TASK DIRECTIONS »
Pictures are to be left out; every line from the one with "Contact Support" through the end of the data must be transcribed exactly.

┄┄┄┄┄┄

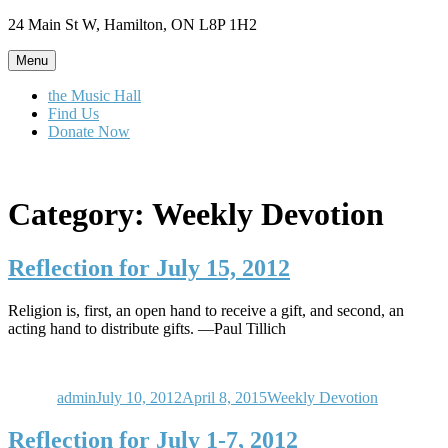
Skip
24 Main St W, Hamilton, ON L8P 1H2
to
content
Menu
the Music Hall
Find Us
Donate Now
Category:
Weekly Devotion
Reflection for July 15, 2012
Religion is, first, an open hand to receive a gift, and second, an
acting hand to distribute gifts. —Paul Tillich
Author
Posted
Categories
on
admin
July 10, 2012
April 8, 2015
Weekly Devotion
Reflection for July 1-7, 2012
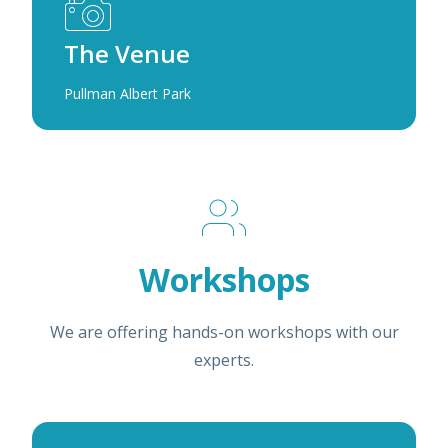
The Venue
Pullman Albert Park
Workshops
We are offering hands-on workshops with our
experts.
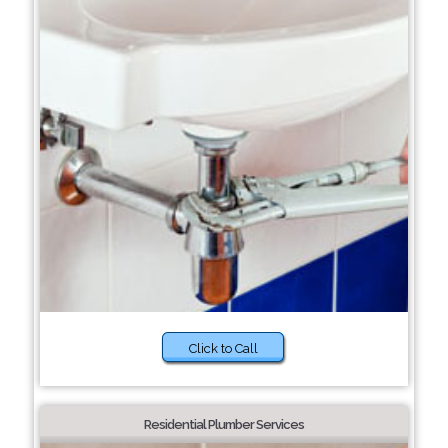
Click to Call
Residential Plumber Services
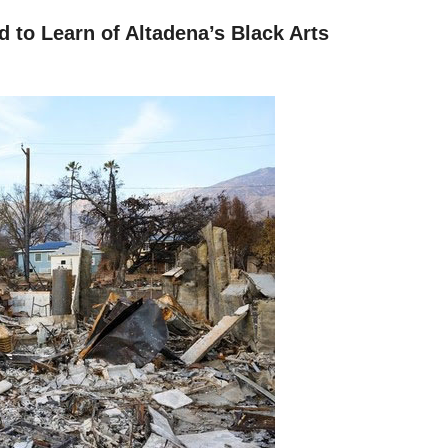
d to Learn of Altadena’s Black Arts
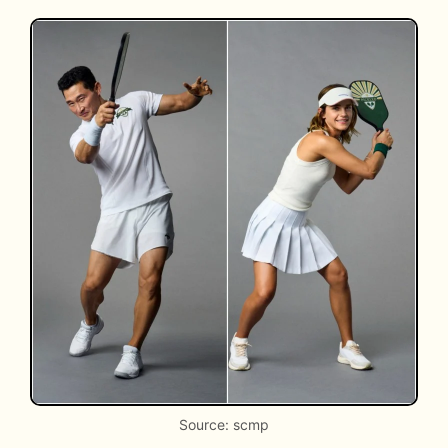
Source: scmp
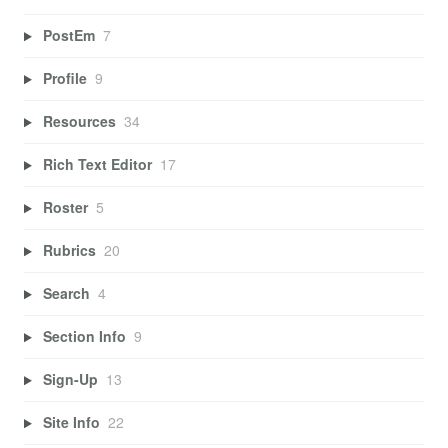
PostEm
7
Profile
9
Resources
34
Rich Text Editor
17
Roster
5
Rubrics
20
Search
4
Section Info
9
Sign-Up
13
Site Info
22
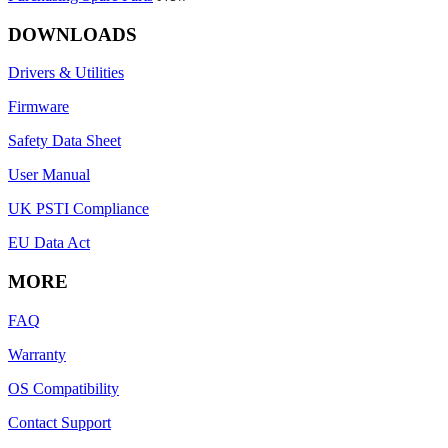
DOWNLOADS
Drivers & Utilities
Firmware
Safety Data Sheet
User Manual
UK PSTI Compliance
EU Data Act
MORE
FAQ
Warranty
OS Compatibility
Contact Support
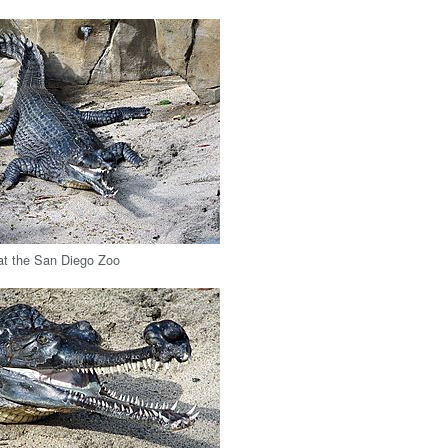
at the San Diego Zoo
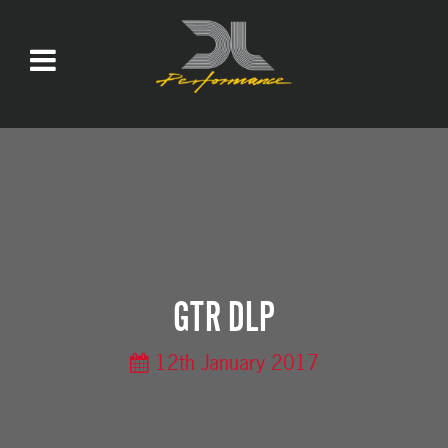
GTR DLP
12th January 2017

┄┄┄┄┄┄

SOLUTION FOR THIS PROBLEM »
Contact Support
at the San Diego Zoo
GTR DLP
12th January 2017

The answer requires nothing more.